**Assigned task:** In the data, extract each line that holds the string "casing".

(Dataset records)

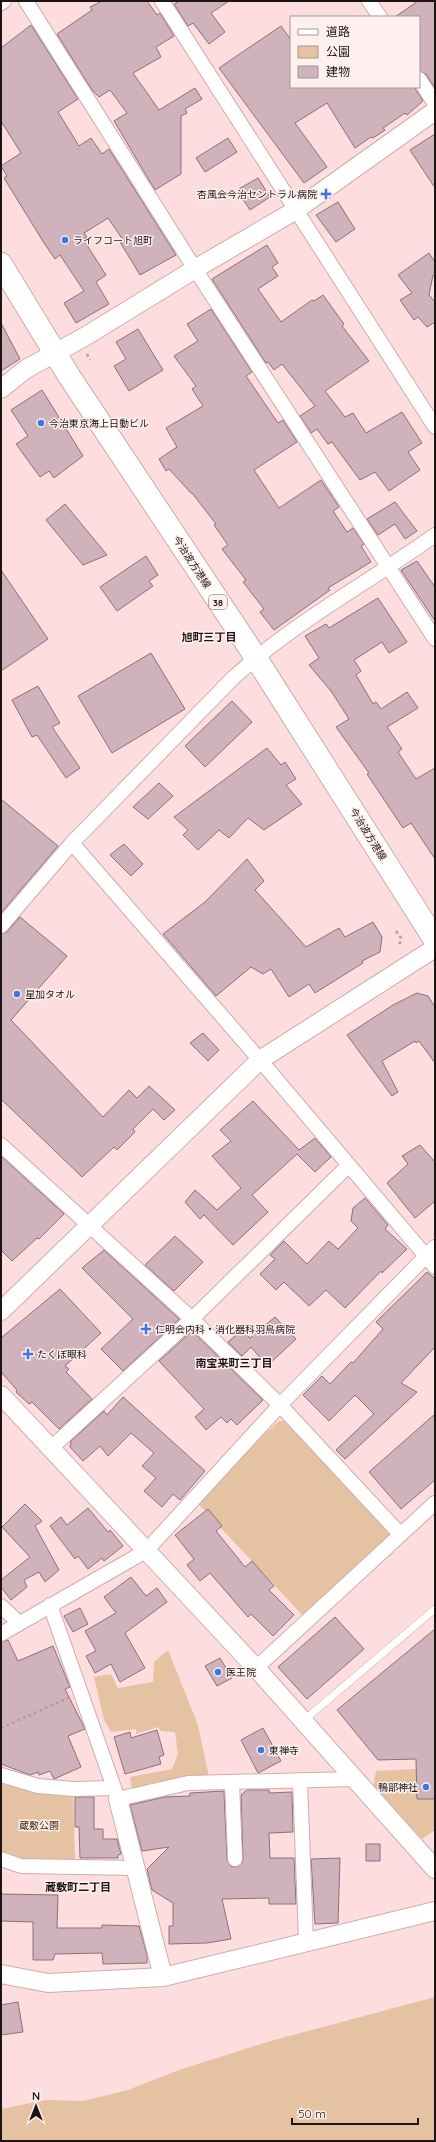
<svg xmlns="http://www.w3.org/2000/svg" width="436" height="2142" font-family="Quicksand,'Noto Sans JP',sans-serif">
  <rect width="100%" height="100%" fill="#fddddd"/>
  <!-- green -->
  <path fill="#e5c3a2" d="M 279,1421 L 288,1421 L 395,1535 L 305,1618 L 194,1499 Z
    M 168,1650 L 198,1725 L 209,1777 L 132,1790 L 130,1777 L 172,1769 L 178,1754 L 175,1732 L 161,1731 L 158,1727 L 136,1734 L 136,1729 L 111,1732 L 104,1720 L 94,1677 L 111,1674 L 118,1688 L 153,1682 L 154,1662 Z
    M 435,1768 L 435,1830 L 422,1839 L 373,1788 L 376,1771 Z
    M 1,1777 L 73,1792 L 75,1861 L 20,1859 L 1,1853 Z
    M 435,1997 L 435,2141 L 1,2141 L 1,2109 L 46,2100 L 83,2101 L 128,2090 L 179,2070 L 267,2042 Z"/>
  <!-- building -->
  <path fill="#cfb2bc" stroke="#8c717a" d="M 102,1 L 147,1 L 157,15 L 160,13 L 174,36 L 156,47 L 161,57 L 133,73 L 159,110 L 195,88 L 202,99 L 185,109 L 187,113 L 181,116 L 181,174 L 155,190 L 114,121 L 127,113 L 110,90 L 99,97 L 92,90 L 57,34 L 92,10 L 90,7 Z
    M 180,1 L 229,1 L 211,13 L 225,32 L 209,44 L 193,23 L 188,26 L 174,4 Z
    M 418,1 L 435,1 L 435,88 L 426,74 L 419,71 L 419,17 L 395,17 Z
    M 31,25 L 78,99 L 58,112 L 79,146 L 91,138 L 102,154 L 109,149 L 176,255 L 140,275 L 120,242 L 123,240 L 108,218 L 84,233 L 87,237 L 83,239 L 106,275 L 96,282 L 109,304 L 76,323 L 64,303 L 84,291 L 60,255 L 55,259 L 44,243 L 4,178 L 7,176 L 1,166 L 21,153 L 1,121 L 1,48 Z
    M 281,26 L 291,40 L 291,87 L 414,87 L 423,101 L 407,115 L 405,113 L 383,128 L 385,130 L 373,138 L 371,137 L 355,148 L 327,103 L 295,123 L 327,167 L 304,183 L 219,68 Z
    M 435,134 L 435,188 L 410,150 Z
    M 228,138 L 237,152 L 205,172 L 196,158 Z
    M 258,178 L 270,197 L 250,210 L 237,190 Z
    M 338,202 L 355,229 L 336,242 L 316,215 Z
    M 267,245 L 278,263 L 272,267 L 278,276 L 258,289 L 281,322 L 312,300 L 314,301 L 323,295 L 344,324 L 342,326 L 369,361 L 325,391 L 345,417 L 353,413 L 366,433 L 402,412 L 422,443 L 408,452 L 420,470 L 389,491 L 375,472 L 360,480 L 332,442 L 328,444 L 317,429 L 311,433 L 300,416 L 315,406 L 282,364 L 274,370 L 268,362 L 266,363 L 212,279 Z
    M 429,253 L 435,262 L 435,276 L 433,275 L 429,295 L 435,302 L 435,322 L 427,327 L 418,317 L 414,320 L 400,300 L 412,293 L 398,275 Z
    M 211,309 L 252,372 L 246,376 L 278,423 L 283,420 L 297,442 L 254,470 L 279,508 L 321,480 L 339,507 L 333,511 L 347,532 L 353,528 L 364,544 L 361,546 L 371,562 L 328,588 L 330,590 L 274,630 L 260,612 L 264,609 L 243,582 L 246,580 L 222,549 L 228,545 L 214,525 L 216,524 L 192,493 L 191,493 L 169,469 L 166,471 L 159,459 L 177,447 L 166,428 L 203,406 L 192,389 L 196,386 L 174,356 L 198,341 L 187,324 Z
    M 1,323 L 20,359 L 1,371 Z
    M 138,329 L 163,370 L 129,391 L 114,366 L 126,359 L 116,342 Z
    M 42,390 L 83,456 L 54,478 L 49,471 L 40,477 L 16,444 L 28,436 L 11,410 Z
    M 395,502 L 417,531 L 405,539 L 395,524 L 378,535 L 367,519 Z
    M 65,504 L 107,555 L 83,565 L 46,520 Z
    M 146,556 L 158,575 L 149,581 L 153,586 L 117,611 L 100,587 Z
    M 417,561 L 435,587 L 435,621 L 401,570 Z
    M 1,570 L 48,639 L 1,671 Z
    M 378,598 L 407,642 L 389,653 L 382,642 L 354,660 L 361,671 L 356,675 L 373,704 L 376,702 L 381,709 L 407,692 L 418,708 L 387,727 L 402,749 L 398,752 L 416,779 L 435,768 L 435,859 L 411,823 L 403,828 L 367,774 L 369,773 L 336,727 L 349,719 L 331,691 L 309,665 L 319,658 L 305,636 L 326,624 L 329,628 Z
    M 151,653 L 185,709 L 112,753 L 78,696 Z
    M 38,686 L 60,723 L 52,727 L 80,768 L 66,778 L 37,735 L 32,737 L 12,700 Z
    M 232,701 L 252,722 L 205,767 L 185,746 Z
    M 267,748 L 281,765 L 285,762 L 296,779 L 286,785 L 302,804 L 264,830 L 248,818 L 229,838 L 219,830 L 198,850 L 183,835 L 188,830 L 174,817 Z
    M 159,783 L 173,796 L 148,819 L 133,807 Z
    M 1,799 L 58,846 L 1,913 Z
    M 124,844 L 143,864 L 131,876 L 110,855 Z
    M 247,859 L 264,881 L 255,890 L 306,947 L 339,928 L 345,937 L 373,922 L 382,937 L 380,952 L 362,961 L 363,963 L 315,993 L 309,984 L 289,997 L 271,969 L 263,974 L 251,967 L 216,996 L 163,934 L 205,902 Z
    M 20,917 L 67,956 L 11,1020 L 103,1117 L 129,1090 L 137,1098 L 149,1086 L 175,1110 L 164,1120 L 153,1109 L 133,1129 L 135,1132 L 117,1150 L 114,1147 L 82,1177 L 1,1099 L 1,934 L 7,932 Z
    M 417,993 L 428,996 L 435,1007 L 435,1063 L 419,1041 L 416,1043 L 415,1041 L 382,1061 L 398,1092 L 392,1096 L 347,1035 L 393,1005 Z
    M 203,1033 L 219,1050 L 208,1061 L 190,1043 Z
    M 253,1101 L 299,1150 L 315,1138 L 331,1157 L 315,1172 L 297,1154 L 252,1195 L 268,1212 L 233,1245 L 204,1215 L 200,1219 L 185,1202 L 195,1190 L 217,1210 L 241,1188 L 212,1156 L 231,1141 L 220,1130 Z
    M 420,1145 L 435,1162 L 435,1201 L 415,1218 L 387,1183 L 408,1164 L 402,1156 Z
    M 1,1156 L 64,1214 L 39,1239 L 37,1238 L 12,1261 L 1,1250 Z
    M 365,1198 L 388,1225 L 385,1229 L 407,1249 L 382,1273 L 381,1271 L 345,1308 L 326,1290 L 309,1306 L 284,1282 L 276,1290 L 260,1274 L 275,1259 L 270,1255 L 284,1241 L 307,1264 L 329,1241 L 338,1249 L 358,1228 L 351,1221 L 353,1208 Z
    M 175,1236 L 203,1262 L 174,1291 L 145,1265 Z
    M 104,1250 L 179,1319 L 123,1371 L 101,1349 L 133,1319 L 82,1268 Z
    M 427,1272 L 435,1279 L 435,1347 L 401,1383 L 417,1392 L 345,1459 L 336,1450 L 374,1414 L 355,1395 L 329,1421 L 303,1395 L 322,1376 L 330,1384 L 351,1362 L 353,1363 L 383,1329 L 376,1322 Z
    M 60,1289 L 101,1333 L 65,1366 L 69,1369 L 66,1372 L 92,1399 L 59,1429 L 32,1402 L 29,1404 L 16,1392 L 17,1390 L 1,1372 L 1,1338 Z
    M 275,1317 L 296,1339 L 267,1366 L 251,1347 L 242,1356 L 228,1342 L 242,1330 L 250,1338 Z
    M 192,1331 L 263,1400 L 237,1425 L 231,1419 L 227,1423 L 221,1417 L 206,1430 L 195,1417 L 204,1409 L 159,1361 Z
    M 123,1397 L 205,1471 L 180,1500 L 173,1494 L 162,1507 L 144,1491 L 156,1478 L 142,1466 L 154,1453 L 131,1433 L 108,1456 L 100,1446 L 83,1461 L 70,1447 L 71,1441 L 104,1411 L 107,1415 Z
    M 435,1414 L 435,1480 L 401,1509 L 369,1472 Z
    M 25,1504 L 42,1521 L 35,1526 L 59,1570 L 45,1582 L 39,1572 L 24,1580 L 27,1587 L 11,1600 L 1,1587 L 1,1580 L 30,1557 L 2,1527 Z
    M 88,1508 L 108,1532 L 110,1530 L 123,1546 L 104,1561 L 102,1558 L 88,1569 L 78,1556 L 75,1559 L 50,1526 L 61,1517 L 67,1525 Z
    M 208,1509 L 222,1526 L 216,1531 L 245,1567 L 252,1561 L 274,1586 L 269,1590 L 294,1615 L 273,1636 L 251,1614 L 248,1617 L 210,1573 L 200,1581 L 187,1565 L 194,1559 L 175,1535 Z
    M 131,1577 L 146,1596 L 157,1588 L 167,1602 L 125,1633 L 145,1668 L 120,1682 L 111,1664 L 95,1673 L 86,1656 L 96,1651 L 85,1631 L 116,1613 L 104,1597 Z
    M 80,1608 L 88,1624 L 73,1632 L 64,1616 Z
    M 335,1617 L 364,1649 L 307,1699 L 278,1667 Z
    M 435,1629 L 435,1799 L 417,1799 L 416,1759 L 378,1760 L 337,1710 Z
    M 8,1640 L 18,1661 L 53,1646 L 70,1687 L 65,1689 L 85,1729 L 68,1736 L 81,1767 L 54,1779 L 50,1771 L 39,1775 L 38,1772 L 30,1775 L 1,1764 L 1,1642 Z
    M 220,1658 L 232,1678 L 217,1686 L 205,1666 Z
    M 263,1728 L 281,1761 L 258,1773 L 241,1740 Z
    M 157,1730 L 164,1755 L 159,1757 L 161,1764 L 125,1774 L 114,1737 L 130,1732 L 131,1738 Z
    M 247,1790 L 269,1790 L 269,1793 L 292,1792 L 293,1832 L 269,1833 L 270,1858 L 294,1858 L 296,1904 L 269,1904 L 269,1898 L 222,1899 L 231,1939 L 207,1943 L 169,1944 L 169,1926 L 173,1926 L 173,1903 L 152,1890 L 147,1869 L 169,1847 L 142,1851 L 130,1805 L 165,1797 L 190,1796 L 190,1793 L 224,1791 L 227,1860 L 231,1866 L 236,1867 L 242,1863 L 243,1859 L 241,1795 Z
    M 75,1797 L 94,1797 L 94,1829 L 103,1829 L 103,1839 L 117,1839 L 121,1854 L 118,1855 L 118,1858 L 80,1858 L 79,1827 L 75,1827 Z
    M 366,1844 L 380,1844 L 380,1861 L 366,1861 Z
    M 340,1858 L 338,1923 L 315,1924 L 311,1859 Z
    M 1,1894 L 58,1895 L 57,1928 L 102,1928 L 102,1925 L 139,1926 L 147,1955 L 147,1963 L 103,1964 L 102,1953 L 55,1954 L 53,1960 L 33,1960 L 33,1922 L 1,1921 Z
    M 18,2002 L 23,2032 L 1,2035 L 1,2005 Z"/>
  <g fill="none" stroke-linecap="round" stroke-linejoin="round">
    <!-- service casing -->
    <g stroke="#ccaead" stroke-width="8">
      <path id="service" d="M 303,1721 L 435,1609"/>
    </g>
    <!-- minor casing -->
    <g stroke="#ccaead" stroke-width="16">
      <path id="minor" d="M 26,1 L 195,269 L 435,639
        M 162,1 L 435,427
        M 369,1 L 380,17
        M 1,3 L 4,1
        M 419,79 L 435,104
        M 72,843 L 260,1060 L 435,1267
        M 1,926 L 72,843 L 233,678 C 294,622 368,583 435,535
        M 1,1145 L 192,1319 L 280,1405 L 400,1534
        M 51,1448 L 192,1319 L 348,1166
        M 50,1605 L 118,1799 L 188,1783 L 354,1779
        M 1,1606 L 19,1623
        M 1,1634 L 146,1551 L 280,1405 L 435,1247
        M 256,1668 L 435,1503
        M 1,1775 L 38,1786 L 73,1789 L 114,1788
        M 300,1780 L 306,1942
        M 232,1782 L 235,1859
        M 1,1859 L 21,1866 L 134,1868"/>
    </g>
    <!-- tertiary casing -->
    <g stroke="#ccaead" stroke-width="20">
      <path id="tertiary" d="M 1,389 L 26,369 L 86,336 L 195,269 L 296,210 L 435,111
        M 1,1311 L 260,1060 L 435,948
        M 1,1395 L 256,1668 L 435,1869
        M 118,1799 L 163,1977
        M 1,1974 L 48,1983 L 163,1977 L 435,1911"/>
    </g>
    <!-- primary casing -->
    <g stroke="#ccaead" stroke-width="24">
      <path id="primary" d="M 1,264 L 69,376 L 247,644 L 435,940"/>
    </g>
    <!-- path -->
    <path stroke="#b79e9e" stroke-width="2.5" stroke-dasharray="3 3" stroke-linecap="butt" d="M 87,354 L 90,360
      M 396,931 L 401,938 L 399,946
      M 1,1728 L 68,1698"/>
    <!-- service -->
    <use href="#service" stroke="#fff" stroke-width="7"/>
    <!-- minor -->
    <use href="#minor" stroke="#fff" stroke-width="14"/>
    <!-- tertiary -->
    <use href="#tertiary" stroke="#fff" stroke-width="18"/>
    <!-- primary -->
    <use href="#primary" stroke="#fff" stroke-width="22"/>
  </g>
  <!-- markers -->
  <g fill="#3e74e4" stroke="#fdf0ef" stroke-width="1.5">
    <path d="M324 188h4v4h4v4h-4v4h-4v-4h-4v-4h4z"/>
    <circle cx="65" cy="240" r="4"/>
    <circle cx="41" cy="423" r="4"/>
    <circle cx="17" cy="994" r="4"/>
    <path d="M144 1323h4v4h4v4h-4v4h-4v-4h-4v-4h4z"/>
    <path d="M26 1348h4v4h4v4h-4v4h-4v-4h-4v-4h4z"/>
    <circle cx="218" cy="1672" r="4"/>
    <circle cx="261" cy="1750" r="4"/>
    <circle cx="426" cy="1787" r="4"/>
  </g>
  <g text-anchor="middle" dominant-baseline="central" stroke-width="3" stroke-linejoin="round" paint-order="stroke">
    <!-- shield labels -->
    <rect fill="#fdf0ef" stroke="#625656" stroke-width="1" x="209" y="595" width="18" height="14" rx="3"/>
    <g font-size="9" font-weight="bold" fill="#1f1414">
      <text x="218" y="602">38</text>
    </g>
    <!-- poi labels -->
    <g font-size="10" fill="#1f1414" stroke="#fdf0ef" text-anchor="start">
      <text x="317" y="194" text-anchor="end">杏風会今治セントラル病院</text>
      <text x="73" y="240">ライフコート旭町</text>
      <text x="49" y="423">今治東京海上日動ビル</text>
      <text x="25" y="994">星加タオル</text>
      <text x="155" y="1329">仁明会内科・消化器科羽鳥病院</text>
      <text x="37" y="1354">たくぼ眼科</text>
      <text x="226" y="1672">医王院</text>
      <text x="269" y="1750">東禅寺</text>
      <text x="418" y="1787" text-anchor="end">鴨部神社</text>
    </g>
    <!-- street labels -->
    <g font-size="10" fill="#1f1414" stroke="#fdf0ef">
      <text transform="translate(192 562) rotate(57)">今治波方港線</text>
      <text transform="translate(368 834) rotate(58)">今治波方港線</text>
    </g>
    <!-- park labels -->
    <g font-size="10" fill="#3f270b" stroke="#fdf0ef">
      <text x="39" y="1825">蔵敷公園</text>
    </g>
    <!-- neighbourhood labels -->
    <g font-size="11" font-weight="bold" fill="#1f1414" stroke="#fdf0ef">
      <text x="209" y="637">旭町三丁目</text>
      <text x="234" y="1363">南宝来町三丁目</text>
      <text x="78" y="1887">蔵敷町二丁目</text>
    </g>
  </g>
  <!-- border -->
  <rect width="436" height="2142" fill="none" stroke="#1f1414" stroke-width="4"/>
  <!-- legend -->
  <rect x="290" y="16" width="130" height="72" fill="#fdf0ef" stroke="#a49897"/>
  <rect x="298" y="29" width="20" height="6" fill="#ffffff" stroke="#a49897"/>
  <text x="326" y="36" font-size="12" fill="#1f1414">道路</text>
  <rect x="298" y="46" width="20" height="12" fill="#e5c3a2" stroke="#a49897"/>
  <text x="326" y="56" font-size="12" fill="#1f1414">公園</text>
  <rect x="298" y="66" width="20" height="12" fill="#cfb2bc" stroke="#a49897"/>
  <text x="326" y="76" font-size="12" fill="#1f1414">建物</text>
  <!-- north arrow -->
  <g transform="translate(36 2106)" stroke="#fdf0ef" stroke-width="3" paint-order="stroke">
  <path d="M0-3L7 15L0 10L-7 15Z" fill="#1f1414"/>
  <text y="-6" font-size="11" font-weight="bold" text-anchor="middle" fill="#1f1414">N</text>
  </g>
  <!-- scale -->
  <path d="M292 2118v6h126v-6" fill="none" stroke="#1f1414" stroke-width="2"/>
  <text x="298" y="2118" font-size="12" fill="#1f1414" stroke="#fdf0ef" stroke-width="3" paint-order="stroke">50 m</text>
</svg>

(End Dataset records)

**Output:**
    <!-- service casing -->
    <!-- minor casing -->
    <!-- tertiary casing -->
    <!-- primary casing -->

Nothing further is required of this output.